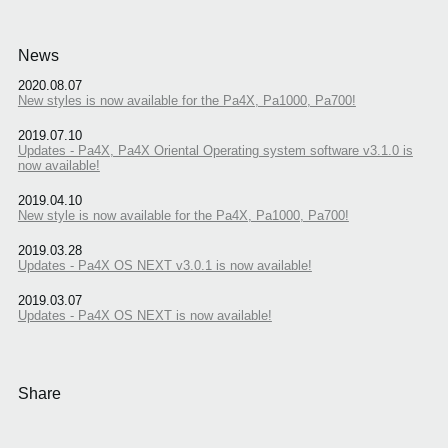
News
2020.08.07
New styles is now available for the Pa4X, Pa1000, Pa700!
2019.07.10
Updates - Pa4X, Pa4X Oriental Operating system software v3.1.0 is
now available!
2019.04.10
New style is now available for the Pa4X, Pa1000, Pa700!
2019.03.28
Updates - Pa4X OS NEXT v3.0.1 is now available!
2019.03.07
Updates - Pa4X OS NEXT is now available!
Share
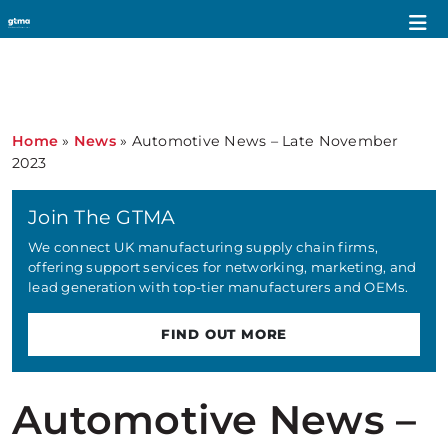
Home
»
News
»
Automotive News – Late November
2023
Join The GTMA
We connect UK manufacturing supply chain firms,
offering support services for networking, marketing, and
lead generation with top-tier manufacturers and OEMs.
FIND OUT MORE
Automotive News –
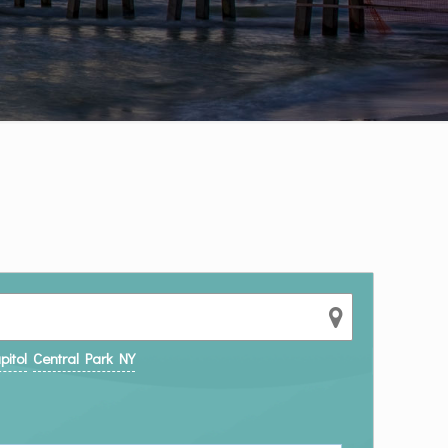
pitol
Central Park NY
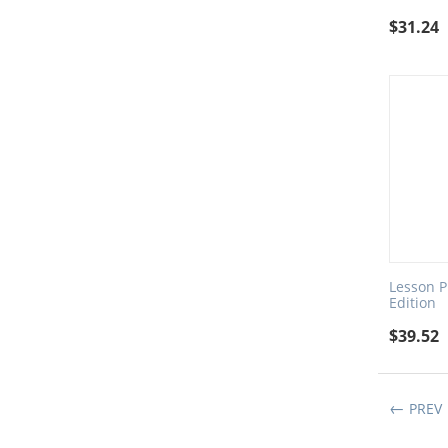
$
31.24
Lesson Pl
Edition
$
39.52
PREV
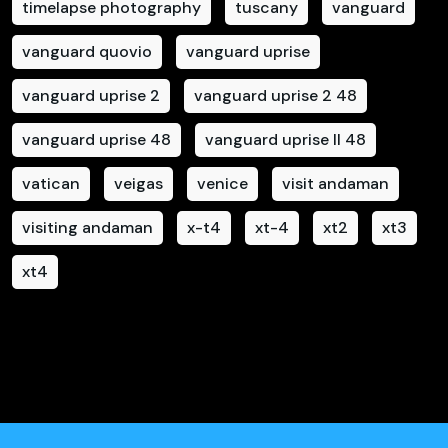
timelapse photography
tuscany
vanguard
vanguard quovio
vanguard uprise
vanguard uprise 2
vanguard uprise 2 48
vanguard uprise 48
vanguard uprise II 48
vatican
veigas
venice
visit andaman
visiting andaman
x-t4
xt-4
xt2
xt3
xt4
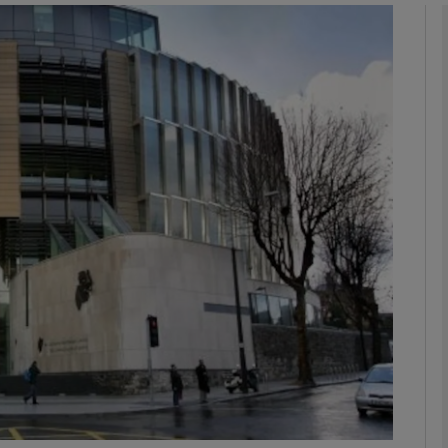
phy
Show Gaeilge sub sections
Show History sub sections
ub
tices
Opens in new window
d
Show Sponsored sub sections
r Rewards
===
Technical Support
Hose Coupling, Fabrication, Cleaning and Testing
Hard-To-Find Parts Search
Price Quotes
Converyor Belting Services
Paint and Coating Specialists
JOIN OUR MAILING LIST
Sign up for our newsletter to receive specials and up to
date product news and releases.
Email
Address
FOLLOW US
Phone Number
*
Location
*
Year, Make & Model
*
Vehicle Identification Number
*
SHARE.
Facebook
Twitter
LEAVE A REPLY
===
Exercise requirements ->
Give the number of lines in the entries above that contain the string "sections", and nothing more.

Reply ->
3